U.S. judge rejects Yahoo data breach settlement
Source: Reuters
BUSINESS NEWS JANUARY 29, 2019 / 10:34 AM / UPDATED 2 HOURS AGO
Jonathan Stempel
(Reuters) - A U.S. judge rejected Yahoos proposed settlement with millions of people whose email addresses and other personal information were stolen in the largest data breach in history, faulting the Internet services provider for a lack of transparency.
In a Monday night decision, U.S. District Judge Lucy Koh in San Jose, California, said she could not declare the settlement fundamentally fair, adequate and reasonable because it did not say how much victims could expect to recover.
Yahoo, now part of New York-based Verizon Communications Inc, was accused of being too slow to disclose three breaches from 2013 to 2016 that affected an estimated 3 billion accounts.

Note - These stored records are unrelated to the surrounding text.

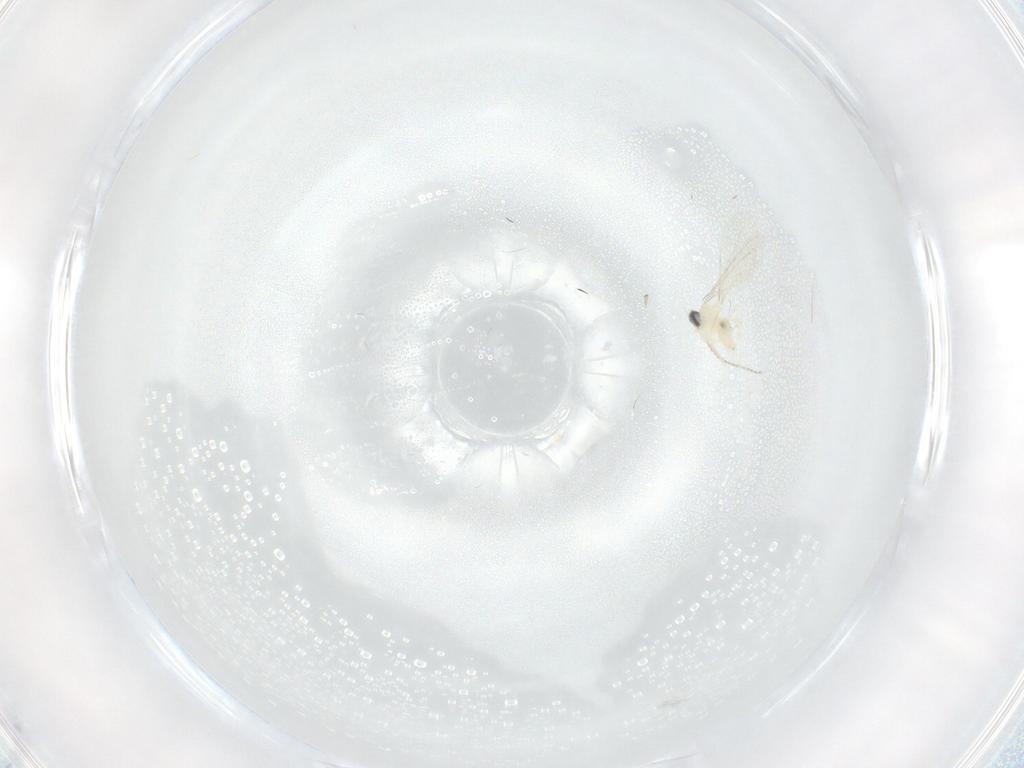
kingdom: Animalia
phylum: Arthropoda
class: Insecta
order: Diptera
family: Cecidomyiidae
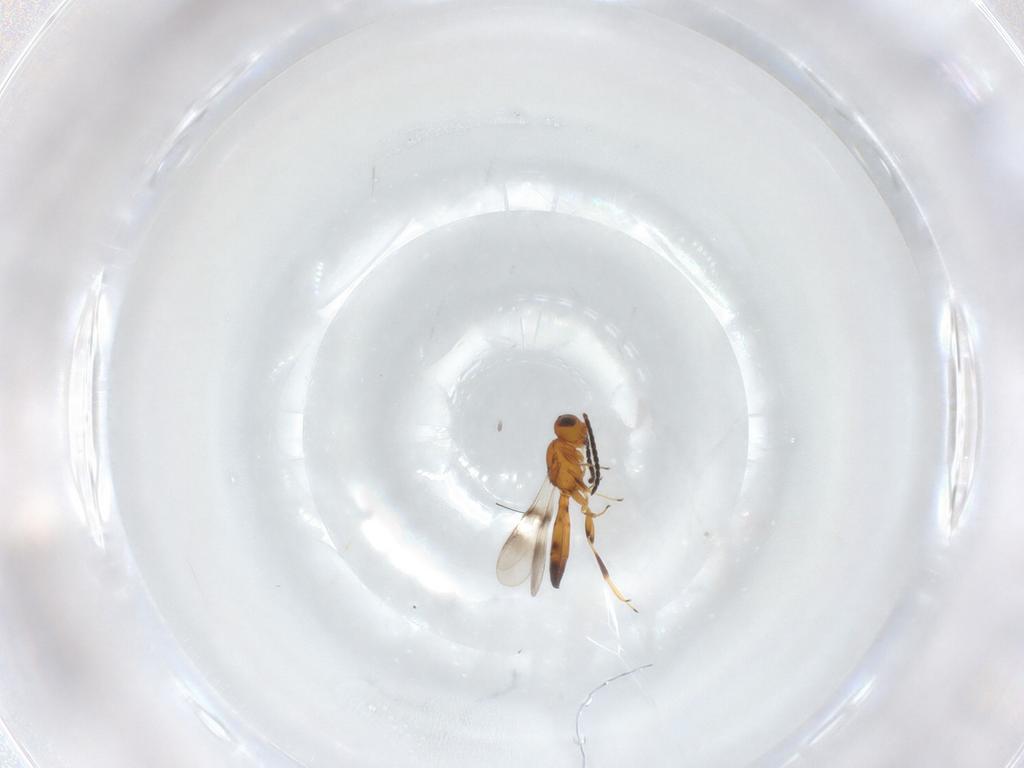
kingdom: Animalia
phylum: Arthropoda
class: Insecta
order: Hymenoptera
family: Scelionidae
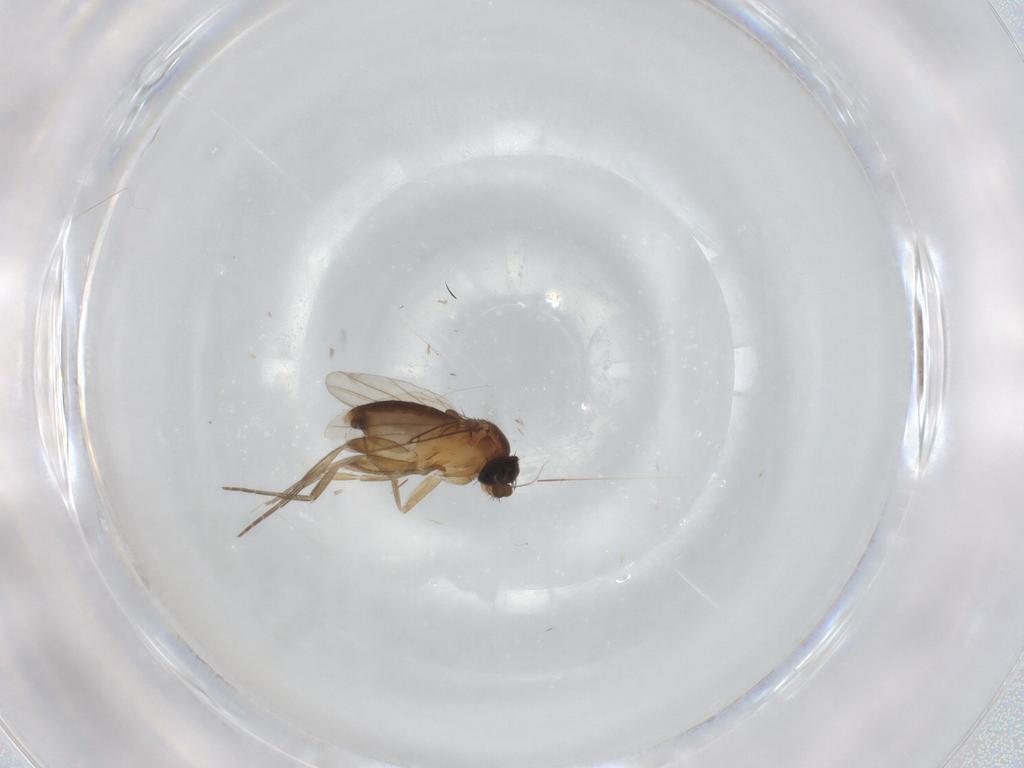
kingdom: Animalia
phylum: Arthropoda
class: Insecta
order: Diptera
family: Phoridae
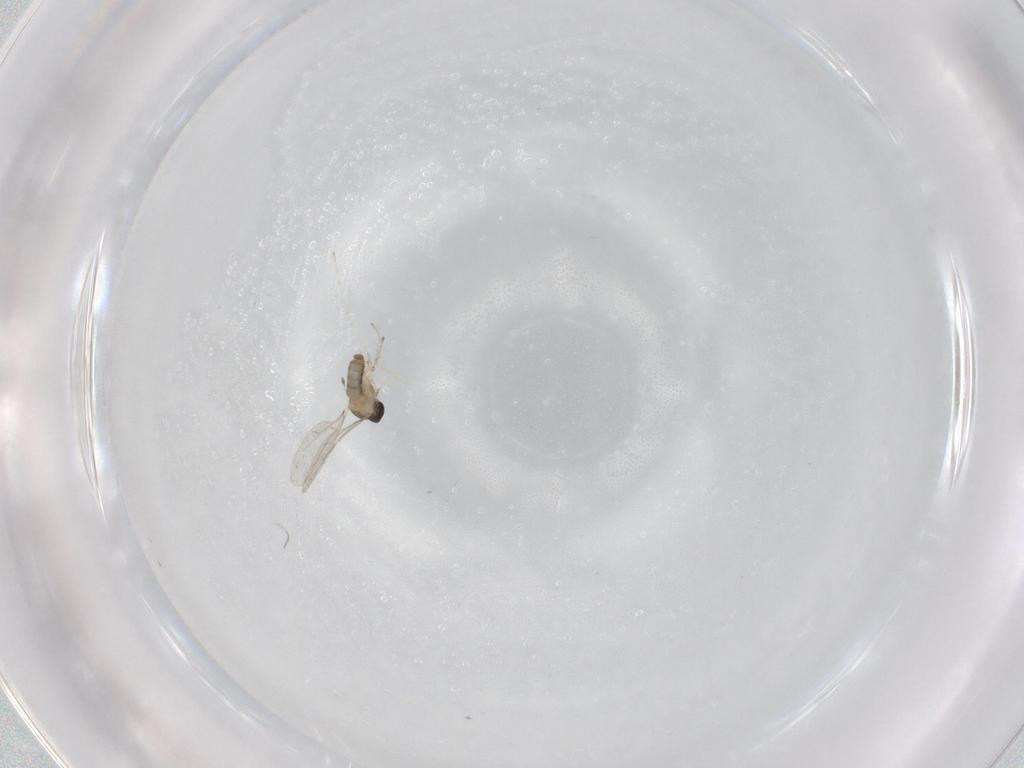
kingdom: Animalia
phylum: Arthropoda
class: Insecta
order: Diptera
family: Cecidomyiidae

The settlement called for a $50 million payout, plus two years of free credit monitoring for about 200 million people in the United States and Israel with nearly 1 billion accounts.
Read more: https://www.reuters.com/article/us-verizon-yahoo/u-s-judge-rejects-yahoo-data-breach-settlement-idUSKCN1PN20F
-snip-
Yahoos history of nondisclosure and lack of transparency related to the data breaches are egregious, Koh wrote.
Unfortunately, the settlement agreement, proposed notice, motion for preliminary approval, and public and sealed supplemental filings continue this pattern of lack of transparency, she added.
The case is In re: Yahoo Inc Customer Data Security Breach Litigation, U.S. District Court, Northern District of California, No. 16-md-02752.